ADR equation implicit solution: Penta-diagonal matrix for a 2D $N\times N$ system

Question

Objective: I am trying to simulate the following advection-diffusion-reaction equation in 2D space (x,y) and time. $$\begin{align} \text{ADR Equation: }\frac{\partial C}{\partial t} + \nabla\left(v.C - D\nabla{C} \right)= \alpha.C \end{align}$$ I discretized the above ADR equation in 2D using finite-difference implicit scheme and as a result I get the following discretized equation.

$$\begin{align} p_1C^{n+1}_{i,j-1}+p_2C^{n+1}_{i-1,j}+p_3C^{n+1}_{i,j}+p_4C^{n+1}_{i+1,j}+p_5C^{n+1}_{i,j+1} = C^{n}_{i,j} \end{align}$$ where, $p_1, p_2, p_3, p_4, p_5$ are constants in time.

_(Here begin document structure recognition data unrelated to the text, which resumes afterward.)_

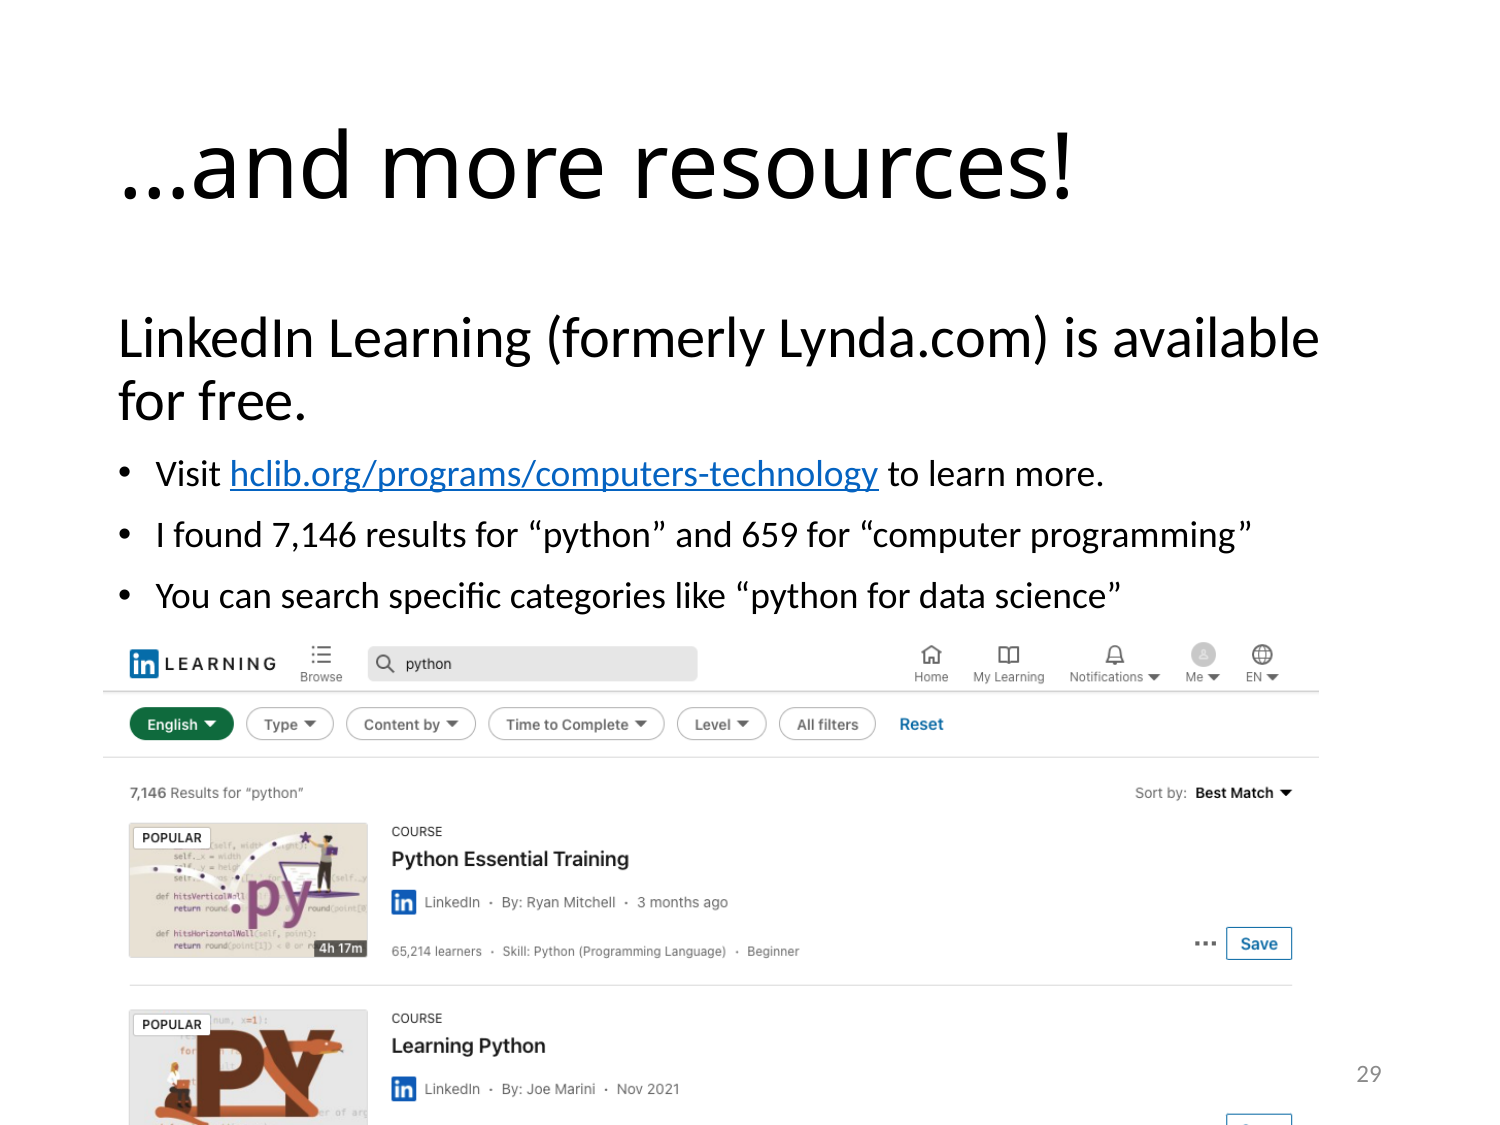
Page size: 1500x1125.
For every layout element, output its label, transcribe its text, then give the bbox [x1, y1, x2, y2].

slide_number 29 [1319, 1042, 1397, 1103]
list LinkedIn Learning (formerly Lynda.com) is available for free. Visit hclib.org/programs/computers-technology to learn more. I found 7,146 results for “python” and 659 for “computer programming” You can search specific categories like “python for data science” [103, 299, 1397, 1014]
picture [103, 637, 1319, 1125]
title …and more resources! [103, 59, 1397, 278]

I want to solve this as a system of equations using $A^{n+1}.C^{n+1}=C^{n}$, with no-flow i.e. $C=0$ outside the boundary domain. Here, $A^{n+1}$ would be a penta-diagonal, symmetric (not sure about this) and a diagonally dominant matrix. I have derived matrix $A$ for $2\times2$, $3\times3$ and $4\times4$ systems. For example, below you can see matrix $A$ for $3\times3$ and $4\times4$ systems, respectively.

Issue:

1. I am not sure if the form of matrix $A$ I have derived is correct because as per my understanding it should be symmetric, however, it's not as per my derivations.
2. Owing to an unsymmetric form of the matrix $A$ I need help to efficiently form $A$ for $N\times N$ system.

Would appreciate if someone could use their awesome numerical skills to answer these issues.

Answer 1

This is mostly just a matter of assigning an index to each vertex. If you have $n\times n$ unknowns $C_{i,j}$, $0\leq i,j\leq n-1$, then you would typically map the variable corresponding to the vertex $(i,j)$ to something like an index $I(i,j) = i + n j$. So each variable $C_{i,j}$ that is indexed by a pair of numbers $(i,j)$ is equivalent to the variable $C_{I(i,j)}$ indexed by a single number.

With this mapping, you rewrite the equations as $$ p_1 C_{I(i,j)} + p_{2:3} C_{I(i\pm1,j)} + p_{4:5} C_{I(i,j\pm1)} = \cdots, $$

This means that the $I(i,j)$-th row (the $(i+jn)$-th row) of the matrix $A^{n+1}$ has the entries $p_{1,2,3,4,5}$ in columns $I(i,j)$, $I(i\pm1,j)$, $I(i,j\pm1)$.

With this indexing method the nonzero entries will all fall into the diagonals $\pm n$ (coefficients $p_4$, $p_5$), $\pm1$ ($p_2$, $p_3$), and $0$ ($p_1$). The main thing to bear in mind, when constructing such a matrix knowing its diagonal elements, is that the diagonal elements for non-existent boundary variables such as $I(i,n)$, $I(i,-1)$, $I(-1,j)$, $I(n,j)$ should be zeroed out.

So for a $3\times 3$ grid, you would get the matrix (I dropped the minus signs here) $$ \begin{pmatrix} p_1 & p_2 & 0 & p_4 & 0 & 0 & 0 & 0 & 0 \\ p_3 & p_1 & p_2 & 0 & p_4 & 0 & 0 & 0 & 0 \\ 0 & p_3 & p_1 & 0 & 0 & p_4 & 0 & 0 & 0 \\ p_5 & 0 & 0 & p_1 & p_2 & 0 & p_4 & 0 & 0 \\ 0 & p_5 & 0 & p_3 & p_1 & p_2 & 0 & p_4 & 0 \\ 0 & 0 & p_5 & 0 & p_3 & p_1 & 0 & 0 & p_4 \\ 0 & 0 & 0 & p_5 & 0 & 0 & p_1 & p_2 & 0 \\ 0 & 0 & 0 & 0 & p_5 & 0 & p_3 & p_1 & p_2 \\ 0 & 0 & 0 & 0 & 0 & p_5 & 0 & p_3 & p_1 \end{pmatrix} $$